* Exercise aim *
Could you copy each line of the entries that contains "left"?

•••

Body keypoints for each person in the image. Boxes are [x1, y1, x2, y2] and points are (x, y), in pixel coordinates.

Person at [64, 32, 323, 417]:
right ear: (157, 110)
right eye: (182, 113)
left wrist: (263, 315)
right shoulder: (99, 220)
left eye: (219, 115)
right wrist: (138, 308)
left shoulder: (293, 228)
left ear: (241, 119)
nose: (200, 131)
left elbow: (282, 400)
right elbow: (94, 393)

•••

* Task result *
left wrist: (263, 315)
left eye: (219, 115)
left shoulder: (293, 228)
left ear: (241, 119)
left elbow: (282, 400)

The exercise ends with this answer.